Film Industry Workers Are Fed Up With Long Hours
Punishingly long hours have always been the norm in the film industry. But now, a year and a half into the pandemic, the workers behind television shows and movies are fed up and starting to organize.

A crew prepares to film in Boston, Massachusetts, 2021. (Craig F. Walker / the Boston Globe via Getty Images)

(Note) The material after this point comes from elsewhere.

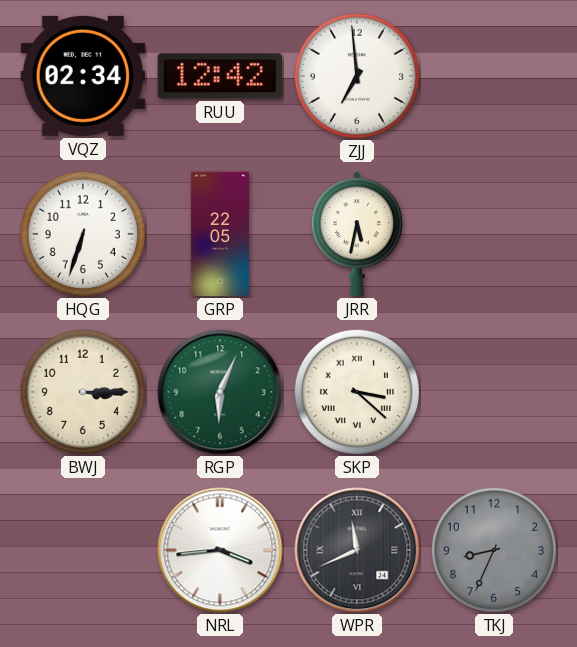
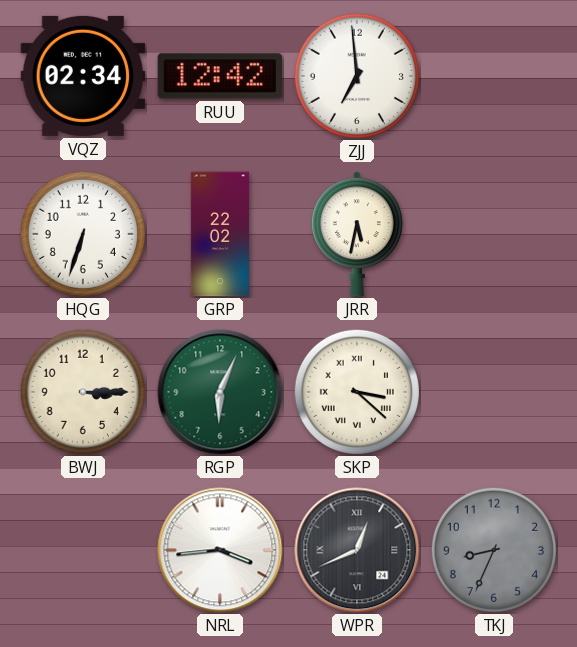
GRP: 22:05 -> 22:02
WPR: 11:41 -> 12:41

When Ben Gottlieb posted on Instagram about burning out from long hours at his job as a set lighting technician in the film industry, he didn’t expect many people to take notice. “As restrictions were being lifted” in recent months, he wrote, “pre lockdown hours became the norm again. I don’t necessarily think it’s anyone’s specific fault, I just think a lot of us got a taste of what life could be like if we got normal hours, if we could come home and spend time with family or friends for a few hours before going to bed.”
But thousands of people responded to the post and began sending him their own stories of overwork in the film industry, leading Gottlieb to set up an account dedicated to anonymously sharing others’ stories. The anecdotes are jarring, with people recounting working in subzero temperatures, receiving texts from their bosses while in the hospital about whether they’ll be on set the next day, and, above all, enduring long hours.
“A standard working week for us, not including travel time, is about sixty hours,” explains Gottlieb. “In the electric department where you have wrap outs, packing the truck, and cleaning up cable, I’m out of the house fifteen hours a day for a twelve-hour-day shoot.”